Print, word for word, everything from "Kata Containers is" down to "much more effective." in the text on code sandboxing below.
*** Opening Text block ***
Therefore I decided to not use just Docker containers as a sandbox in GolangCI.
VM as a Sandbox
The one feature a VM usually has is that hardware isolated at the chip level through actual instructions: Intel VT-x or AMD-V. We can consider VMs (virtualization) a fully isolated environment for untrusted code.
Create VMs manually
We can start QEMU, VirtualBox VMs and run builds inside them. It will be secure. But it’s difficult to manage and scale:
- It would be much easier to develop if we had API for creating VMs and didn’t run shell commands for it.
- We need to write additional code to stop VMs after the job done in a guaranteed way: we could get a network timeout for stopping operation. So we need some TTL or monitoring job.
- You will likely run these VMs inside other VMs (AWS, Google Cloud). Performance of nested virtualization is really bad.
Create VMs in Cloud
If almost every business uses AWS or Google Cloud or another cloud provider - we can use their API to spawn virtual machines, e.g. EC2 instances. Here we have maximal isolation and three issues:
- We still need to guarantee that we won’t get too many instances running because we time-outed to stop them: in the cloud, it can lead us to big paychecks.
- An EC2 instance startup time is ~1 minute. Also,
docker pull
takes some time. - We can spawn and delete instances (VMs) by API but we still need to execute SSH commands to perform
docker pull
anddocker run
.
Provision VMs in Kubernetes
GolangCI is deployed in a Kubernetes cluster in GKE and a lot of startups use Kubernetes nowadays.
It can be convenient to manage VMs through Kubernetes. Projects like kubevirt or virtlet do that.
I didn’t choose this way but it looks promising.
MicroVM as a Sandbox
MicroVMs are lightweight virtual machines. Typically they have startup time under 200ms.
Kata Containers (Clear Containers)
Kata Containers is an OCI-compliant container runtime that executes containers within QEMU based virtual machines. Conveniently, we can use it with regular Docker containers. It’s compatible with Kubernetes.
I’ve decided to test it on Google Cloud VMs. I did a build and static analysis of a sample Go project under normal and Kata Docker containers. It worked 10x slower with Kata runtime. I guess it was caused by nested virtualization: GCE machines are VMs and Kata is VM inside VM. If we can run Docker on bare metal instances it can be much more effective.
AWS Firecracker
Firecracker is a cloud-native alternative to QEMU that is purpose-built for running containers safely and efficiently, and nothing more. Firecracker provides a minimal required device model to the guest operating system while excluding non-essential functionality. This, along with a streamlined kernel loading process enables a < 125 ms startup time and a reduced memory footprint.
*** Closing Text block ***
*** Opening Dataset extract ***
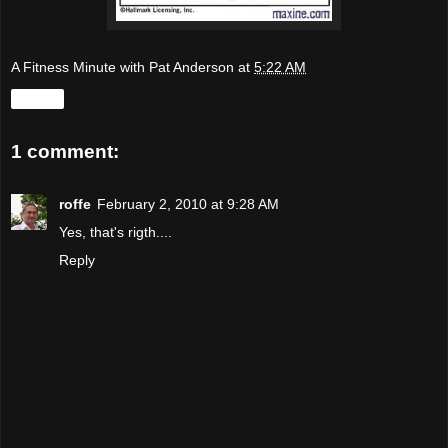
A Fitness Minute with Pat Anderson
at
5:22 AM
Share
1 comment:
roffe
February 2, 2010 at 9:28 AM
Yes, that's rigth....
Reply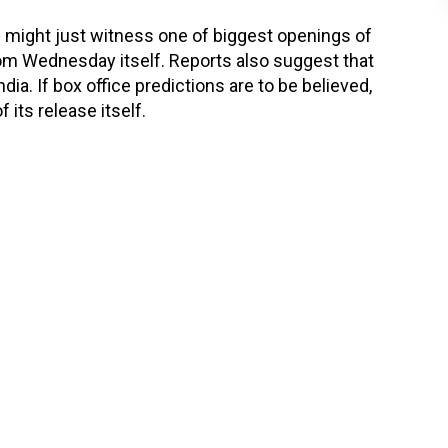
o
might just witness one of biggest openings of
Wednesday itself. Reports also suggest that
ia. If box office predictions are to be believed,
 its release itself.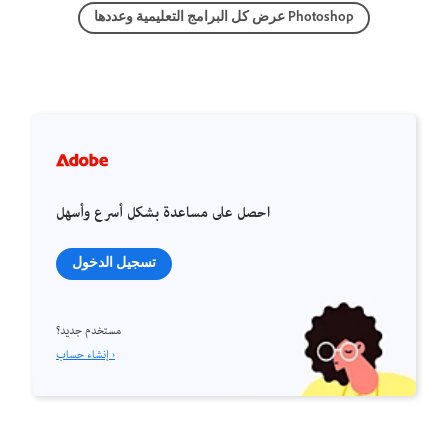
عرض كل البرامج التعليمية وعددها Photoshop
احصل على مساعدة بشكل أسرع وأسهل
تسجيل الدخول
مستخدم جديد؟
إنشاء حساب ›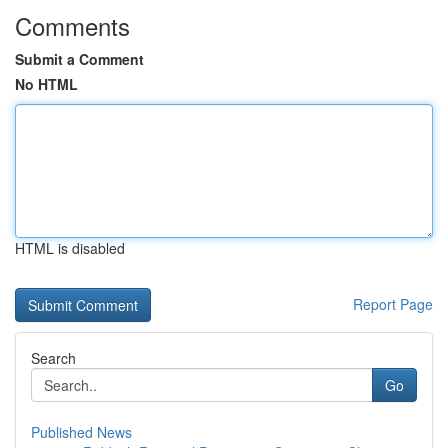
Comments
Submit a Comment
No HTML
HTML is disabled
Report Page
Search
Go
Published News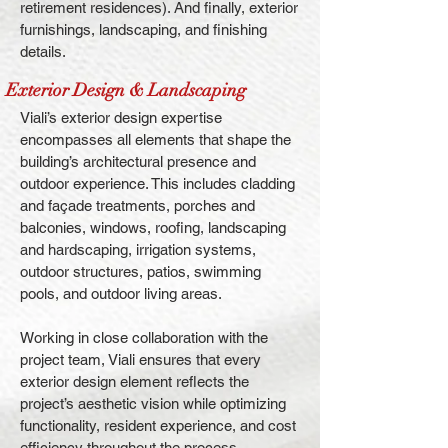
retirement residences). And finally, exterior
furnishings, landscaping, and finishing
details.
Exterior Design & Landscaping
Viali’s exterior design expertise
encompasses all elements that shape the
building’s architectural presence and
outdoor experience. This includes cladding
and façade treatments, porches and
balconies, windows, roofing, landscaping
and hardscaping, irrigation systems,
outdoor structures, patios, swimming
pools, and outdoor living areas.
Working in close collaboration with the
project team, Viali ensures that every
exterior design element reflects the
project’s aesthetic vision while optimizing
functionality, resident experience, and cost
efficiency throughout the process.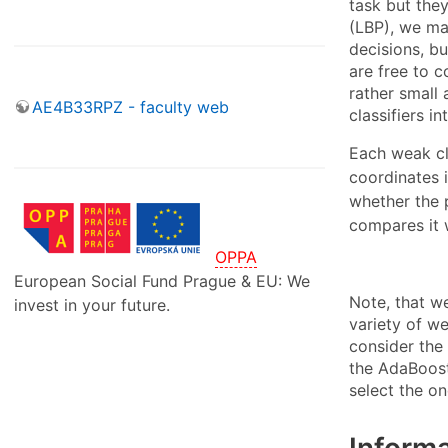
task but they
(LBP), we ma
decisions, bu
are free to c
rather small 
AE4B33RPZ - faculty web
classifiers in
Each weak cl
coordinates 
whether the p
compares it 
OPPA
European Social Fund Prague & EU: We
Note, that w
invest in your future.
variety of w
consider the 
the AdaBoost
select the on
*** Closing Dataset extract ***
**Solution to this task**.
Kata Containers is an OCI-compliant container runtime that executes containers within QEMU based virtual machines. Conveniently, we can use it with regular Docker containers. It’s compatible with Kubernetes.
I’ve decided to test it on Google Cloud VMs. I did a build and static analysis of a sample Go project under normal and Kata Docker containers. It worked 10x slower with Kata runtime. I guess it was caused by nested virtualization: GCE machines are VMs and Kata is VM inside VM. If we can run Docker on bare metal instances it can be much more effective.